When writing a component, programmers have had two choices for how to implement these attributes. The easiest choice is to make the attribute a public field that the user can access directly. In C#, it would look like this:

public class FileInfo { public string filename; public string directory; public string extension; public FileInfo(string filename) { // break apart into directory, // short name, and extension } }

That's simple to code and simple to use, but it has a few problems: the biggest of which is that it is inefficient because the class doesn't know when (or if) the user will want the directory. Therefore, it has to do the parsing every time.

The property design pattern was invented to solve this problem. The public fields are replaced with get and set accessor functions:

public class FileInfo { public string getFilename() { return filename; } public void setFilename(string filenameNew) { filename = filenameNew; } public string getDirectory() { // parse directory out, and return it } public string getExtension() { // parse extension out, and return it } private string filename; public FileInfo(string filename) { this.filename = filename; } }

This code is much nicer for the implementer. Since the user calls a function to get the values, you can postpone the work to create a value until the user asks for it. You can also cause other actions to take place when the user sets a value, such as repainting a control when its label is updated.

Unfortunately, you've made things tougher for the user. In the original version, the user would write:



FileInfo info = new FileInfo(filename); string extension = info.extension;

While in the property version, the user must write:

FileInfo info = new FileInfo(filename); string extension = info.getExtension();

It's worse if you want to increment a value. The simple version:

counter.value++;

Becomes this:

counter.SetValue(counter.GetValue() + 1);

This code is considerably tougher to read or write. Additionally, the fact that getFilename() and setFilename() are related may not be obvious in the documentation or when using IntelliSense-like features.

To keep the advantages of the property idiom and still allow the user to have a model that looks like fields, C# provides full language support for properties. Using properties, our class would be written as:

public class FileInfo { public string Filename { get { return filename; } set { filename = value; } } public string Directory { get { // parse directory out, and return it } } public string Extension { get { // parse extension out, and return it } } private string filename; public FileInfo(string filename) { this.filename = filename; } }

The user now gets an attribute that can be used like a field, and the class author can write the class in an efficient manner.

The use of attributes generates a couple of concerns. One is whether programmers will confuse properties with fields and not realize that they're calling a method that could have a side effect. This rarely causes any real problems in practice because most .NET components don't expose fields and only expose properties, so programmers are used to properties and understand that they're executing code when they get or set a value. With properties, there's no difference between the Text field of a textbox control and the actual text displayed on the control because the property code ensures they are always in sync.

A second concern is one of efficiency. Properties take simple and fast field accesses and replace them with function calls. Luckily, it's fairly easy for a JIT compiler to recognize simple properties and generate code that is the equivalent of using a public field so there's no loss of efficiency in using properties.

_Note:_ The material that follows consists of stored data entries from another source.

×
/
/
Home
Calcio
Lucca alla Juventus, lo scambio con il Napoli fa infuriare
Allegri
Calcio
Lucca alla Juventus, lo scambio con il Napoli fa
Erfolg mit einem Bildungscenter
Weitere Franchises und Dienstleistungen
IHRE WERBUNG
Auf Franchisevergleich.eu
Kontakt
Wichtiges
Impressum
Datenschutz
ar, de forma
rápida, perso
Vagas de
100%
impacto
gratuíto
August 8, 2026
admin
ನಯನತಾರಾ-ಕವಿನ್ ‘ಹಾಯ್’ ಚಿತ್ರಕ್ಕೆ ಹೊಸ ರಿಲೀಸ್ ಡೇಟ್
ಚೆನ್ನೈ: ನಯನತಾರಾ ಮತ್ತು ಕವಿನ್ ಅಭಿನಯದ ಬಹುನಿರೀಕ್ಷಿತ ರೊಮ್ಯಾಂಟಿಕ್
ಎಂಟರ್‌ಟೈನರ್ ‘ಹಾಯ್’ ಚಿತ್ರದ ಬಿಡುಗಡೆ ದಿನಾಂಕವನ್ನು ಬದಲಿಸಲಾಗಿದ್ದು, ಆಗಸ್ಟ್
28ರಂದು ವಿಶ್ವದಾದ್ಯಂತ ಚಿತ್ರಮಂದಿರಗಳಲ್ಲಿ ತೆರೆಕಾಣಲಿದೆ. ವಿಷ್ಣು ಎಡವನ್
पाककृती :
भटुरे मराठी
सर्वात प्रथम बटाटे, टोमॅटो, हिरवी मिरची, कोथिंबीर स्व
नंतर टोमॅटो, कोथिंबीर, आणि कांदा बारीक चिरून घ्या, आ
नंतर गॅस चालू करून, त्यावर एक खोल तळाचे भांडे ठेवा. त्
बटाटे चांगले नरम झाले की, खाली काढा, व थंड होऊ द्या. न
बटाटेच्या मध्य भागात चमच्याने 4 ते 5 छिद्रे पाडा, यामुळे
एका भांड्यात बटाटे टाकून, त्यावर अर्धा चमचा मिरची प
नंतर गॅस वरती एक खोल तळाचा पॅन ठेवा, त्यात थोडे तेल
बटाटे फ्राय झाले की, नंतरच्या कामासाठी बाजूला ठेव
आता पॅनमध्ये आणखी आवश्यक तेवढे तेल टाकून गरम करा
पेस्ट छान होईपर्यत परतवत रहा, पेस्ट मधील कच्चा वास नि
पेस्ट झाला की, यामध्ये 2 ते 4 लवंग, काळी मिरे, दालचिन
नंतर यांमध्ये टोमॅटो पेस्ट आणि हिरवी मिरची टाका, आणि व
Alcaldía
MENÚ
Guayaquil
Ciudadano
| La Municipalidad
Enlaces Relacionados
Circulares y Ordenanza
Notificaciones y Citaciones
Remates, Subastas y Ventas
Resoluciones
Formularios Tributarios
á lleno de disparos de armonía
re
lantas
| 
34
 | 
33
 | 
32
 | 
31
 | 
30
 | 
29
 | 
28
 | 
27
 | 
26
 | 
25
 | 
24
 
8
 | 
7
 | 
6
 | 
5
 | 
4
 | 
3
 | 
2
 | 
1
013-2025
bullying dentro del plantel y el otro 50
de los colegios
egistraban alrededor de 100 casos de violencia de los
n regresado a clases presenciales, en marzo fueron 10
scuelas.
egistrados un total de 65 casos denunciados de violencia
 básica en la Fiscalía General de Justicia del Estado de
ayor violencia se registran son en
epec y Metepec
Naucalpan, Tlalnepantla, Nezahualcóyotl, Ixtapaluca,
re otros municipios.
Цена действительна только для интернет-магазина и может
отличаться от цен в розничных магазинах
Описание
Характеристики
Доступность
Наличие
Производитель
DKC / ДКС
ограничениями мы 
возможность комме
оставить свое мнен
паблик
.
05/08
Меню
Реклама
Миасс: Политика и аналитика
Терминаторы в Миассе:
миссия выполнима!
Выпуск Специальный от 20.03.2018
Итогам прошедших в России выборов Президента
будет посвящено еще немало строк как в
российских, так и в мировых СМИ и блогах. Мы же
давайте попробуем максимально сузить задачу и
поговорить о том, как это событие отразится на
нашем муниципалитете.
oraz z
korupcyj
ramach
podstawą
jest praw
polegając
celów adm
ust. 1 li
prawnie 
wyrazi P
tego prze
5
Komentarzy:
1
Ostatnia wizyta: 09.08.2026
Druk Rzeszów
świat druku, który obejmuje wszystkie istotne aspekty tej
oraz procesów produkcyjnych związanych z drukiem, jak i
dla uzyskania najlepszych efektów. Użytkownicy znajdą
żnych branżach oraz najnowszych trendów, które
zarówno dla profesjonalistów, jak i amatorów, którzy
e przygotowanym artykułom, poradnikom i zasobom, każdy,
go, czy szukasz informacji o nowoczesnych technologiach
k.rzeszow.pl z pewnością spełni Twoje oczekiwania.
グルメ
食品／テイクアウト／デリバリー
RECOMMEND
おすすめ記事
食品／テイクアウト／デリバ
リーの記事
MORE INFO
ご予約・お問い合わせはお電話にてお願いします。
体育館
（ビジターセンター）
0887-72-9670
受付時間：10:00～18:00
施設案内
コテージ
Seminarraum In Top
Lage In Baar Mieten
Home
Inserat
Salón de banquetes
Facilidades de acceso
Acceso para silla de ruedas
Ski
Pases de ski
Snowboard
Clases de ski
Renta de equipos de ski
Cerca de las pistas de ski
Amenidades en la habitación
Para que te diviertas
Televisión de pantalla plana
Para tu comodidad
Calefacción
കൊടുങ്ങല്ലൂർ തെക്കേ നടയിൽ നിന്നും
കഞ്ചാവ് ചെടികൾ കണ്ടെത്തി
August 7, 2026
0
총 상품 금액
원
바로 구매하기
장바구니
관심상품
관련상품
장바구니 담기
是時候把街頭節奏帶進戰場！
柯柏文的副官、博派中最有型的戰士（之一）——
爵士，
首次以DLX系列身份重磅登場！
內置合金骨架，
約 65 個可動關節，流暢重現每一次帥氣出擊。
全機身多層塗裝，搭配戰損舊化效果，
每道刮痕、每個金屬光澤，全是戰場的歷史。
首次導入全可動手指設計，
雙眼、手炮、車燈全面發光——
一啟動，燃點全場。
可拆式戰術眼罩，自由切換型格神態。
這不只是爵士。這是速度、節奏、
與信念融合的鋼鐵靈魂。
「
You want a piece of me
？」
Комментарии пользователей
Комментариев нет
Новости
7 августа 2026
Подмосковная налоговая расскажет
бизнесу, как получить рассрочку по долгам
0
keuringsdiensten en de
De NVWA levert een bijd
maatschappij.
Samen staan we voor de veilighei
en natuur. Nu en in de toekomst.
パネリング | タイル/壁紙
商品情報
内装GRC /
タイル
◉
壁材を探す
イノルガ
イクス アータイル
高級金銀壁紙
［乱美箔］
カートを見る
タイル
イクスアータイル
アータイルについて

Properties allow a user to use something that looks like a field. It's also useful for some components to be treated as if they are arrays. For example, it might be reasonable to treat an Employees class as if it is an array of Employee objects. C# supports indexers to provide this functionality, which are like properties with an additional index parameter:

class Employees { Employee[] employees; public Employee this[int index] { get { return employees[index]; } set { employees[index] = value; } } // other stuff here... }

The user can now write code like:

Employee current = employees[i];

Indexers can be overloaded to support indexing on multiple types (int and string, for example), and can also be multi-dimensional.